In June 2025, Chinese Mainland authorities unveiled a new reform to support companies from the Greater Bay Area which are listed in Hong Kong to also list on the Shenzhen Stock Exchange (H+A Listings). Shortly after, Shanghai Stock Exchange announced the addition of a growth tier for the STAR Market, supporting the listing of rapidly growing but not yet profitable technology companies.
The new reforms represent another significant milestone for the A-share IPO markets. By introducing a growth tier to the STAR Market, regulators will have the flexibility to implement innovative reforms within this subset of the market. This approach not only provides substantial support to the fundraising efforts of early-stage technology companies, it allows investors to better understand and manage the associate risks.

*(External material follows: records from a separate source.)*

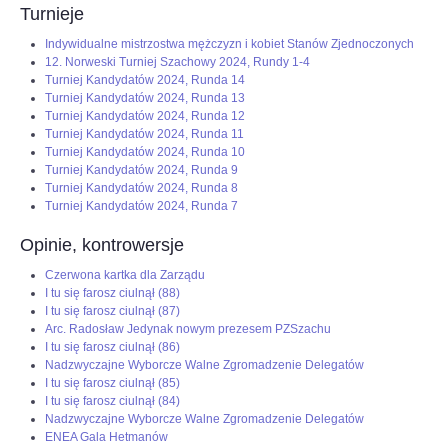
Turnieje
Indywidualne mistrzostwa mężczyzn i kobiet Stanów Zjednoczonych
12. Norweski Turniej Szachowy 2024, Rundy 1-4
Turniej Kandydatów 2024, Runda 14
Turniej Kandydatów 2024, Runda 13
Turniej Kandydatów 2024, Runda 12
Turniej Kandydatów 2024, Runda 11
Turniej Kandydatów 2024, Runda 10
Turniej Kandydatów 2024, Runda 9
Turniej Kandydatów 2024, Runda 8
Turniej Kandydatów 2024, Runda 7
Opinie, kontrowersje
Czerwona kartka dla Zarządu
I tu się farosz ciulnął (88)
I tu się farosz ciulnął (87)
Arc. Radosław Jedynak nowym prezesem PZSzachu
I tu się farosz ciulnął (86)
Nadzwyczajne Wyborcze Walne Zgromadzenie Delegatów
I tu się farosz ciulnął (85)
I tu się farosz ciulnął (84)
Nadzwyczajne Wyborcze Walne Zgromadzenie Delegatów
ENEA Gala Hetmanów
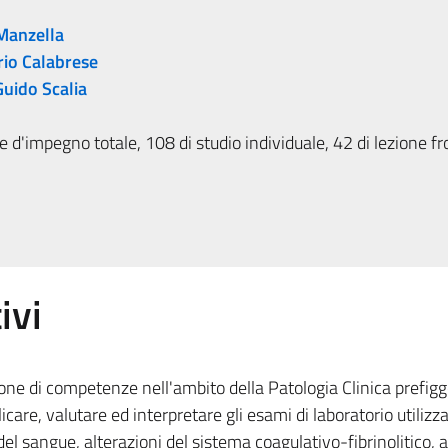
 Manzella
rio Calabrese
Guido Scalia
 d'impegno totale, 108 di studio individuale, 42 di lezione fr
ivi
zione di competenze nell'ambito della Patologia Clinica prefigg
care, valutare ed interpretare gli esami di laboratorio utilizza
 del sangue, alterazioni del sistema coagulativo-fibrinolitico, a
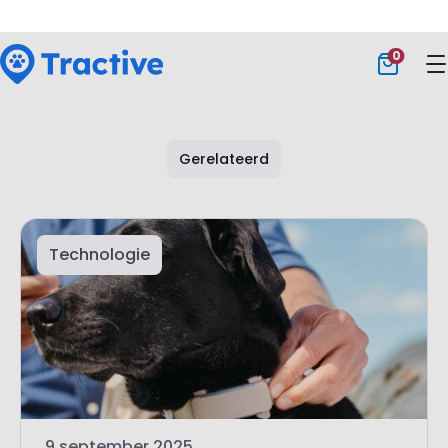
handigste technologieën van deze tijd.
Gerelateerd
Technologie
9 september 2025
De beste slimme hondenhalsband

Additional reform measures to be implemented for the STAR Market include a pilot programme that allows high-quality technology companies to undergo pre-IPO reviews, as well as the expansion of the fifth listing criterion to include sectors such as AI, commercial aviation and low-altitude economy.
Hong Kong also ramped up efforts to support early-stage technology companies recently, with the launch of the Technology Enterprise Channel (TECH), to facilitate new listing applications from Specialist Technology Companies (Chapter 18C) and Biotech Companies (Chapter 18A). The initiative includes a confidential filing option to safeguard sensitive information and a presumption for these companies to have satisfied certain requirements for listing with a weighted voting right structure.

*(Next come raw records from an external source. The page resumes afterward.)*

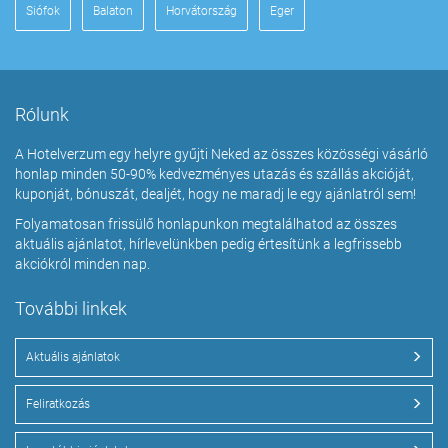
Siófok
Balaton
Horvátország
Eger
Rólunk
A Hotelverzum egy helyre gyűjti Neked az összes közösségi vásárló
honlap minden 50-90% kedvezményes utazás és szállás akcióját,
kuponját, bónuszát, dealjét, hogy ne maradj le egy ajánlatról sem!
Folyamatosan frissülő honlapunkon megtalálhatod az összes
aktuális ajánlatot, hírlevelünkben pedig értesítünk a legfrissebb
akciókról minden nap.
További linkek
Aktuális ajánlatok
Feliratkozás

Hong Kong’s IPO market rebounded sharply in 1H 2025, raising HK$107.1 billion across 42 listings, representing a 700% increase in funds raised and a 40% rise in deal volume. The strong momentum is further reflected in the IPO pipeline, which now has 219 applicants, including a record-breaking 210 Main Board applicants, and more than double the 86 applicants as at 31 December 2024.
A record seven A+H listings were completed during the period, accounting for 72% of total IPO funds raised. Notably, the world’s largest EV battery manufacturer raised HK$41.0 billion in its A+H listing, making it the largest global IPO in 1H 2025, and also the largest Hong Kong IPO since 2021.

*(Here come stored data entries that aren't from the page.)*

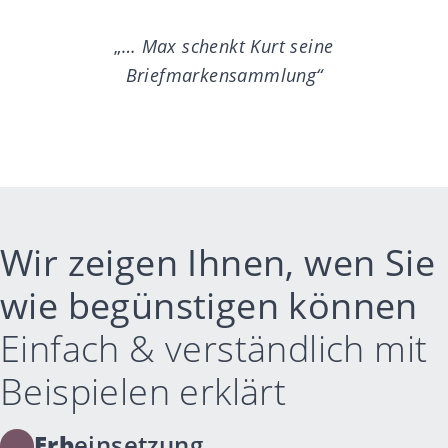
„
… Max schenkt Kurt seine
Briefmarkensammlung“
Wir zeigen Ihnen, wen Sie
wie begünstigen können
Einfach & verständlich mit
Beispielen erklärt
Erb
einsetzung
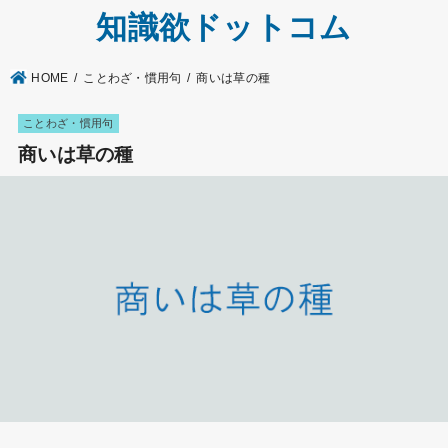
知識欲ドットコム
HOME
ことわざ・慣用句
商いは草の種
ことわざ・慣用句
商いは草の種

The A+H listing trend is expected to continue, as there were already 47 new A+H listing applications during 1H 2025, compared to only five during the entire 2024. Of the 44 A+H listing applicants in the pipeline as at 30 June 2025, 43 are sizeable A-share companies with market capitalisations exceeding RMB10 billion, providing a significant boost to Hong Kong’s efforts to maintain its leadership in global IPO markets by year-end.
Unlike Hong Kong, Singapore’s equities market performance has been lacklustre in recent years. The number of listed companies dropped 20% in five years, from 782 to 622 by January 2025. Singapore Exchange (SGX) has also experienced consistently higher numbers of delisting than new IPOs in the past few years.
In 2024, SGX’s IPO proceeds of US$31.4 million were just a fraction of Hong Kong Stock Exchange’s US$11.4 billion. To enhance the development of Singapore’s equities market, in August last year, the Monetary Authority of Singapore (MAS) established the Equities Market Review Group (EMRG), to recommend suitable measures.
In February 2025, MAS and the Financial Sector Development Fund (FSDF) announced a S$5-billion Equity Market Development Programme (EQDP), aimed at strengthening the local asset management and research ecosystem, and increase investor interest in Singapore’s equities market. This is one of a series of measures announced by EMRG to strengthen the competitiveness of Singapore’s equities market. The full set of measures considered by EMRG are grouped under the pillars of supply, demand, connectivity/trading, and regulatory measures.
Under EQDP, a combined initial sum of S$1.1 billion will be managed by three appointed asset managers comprising:
MAS will announce the appointment of additional asset managers by 4Q 2025, to manage the remaining funds under the S$5-billion EQDP.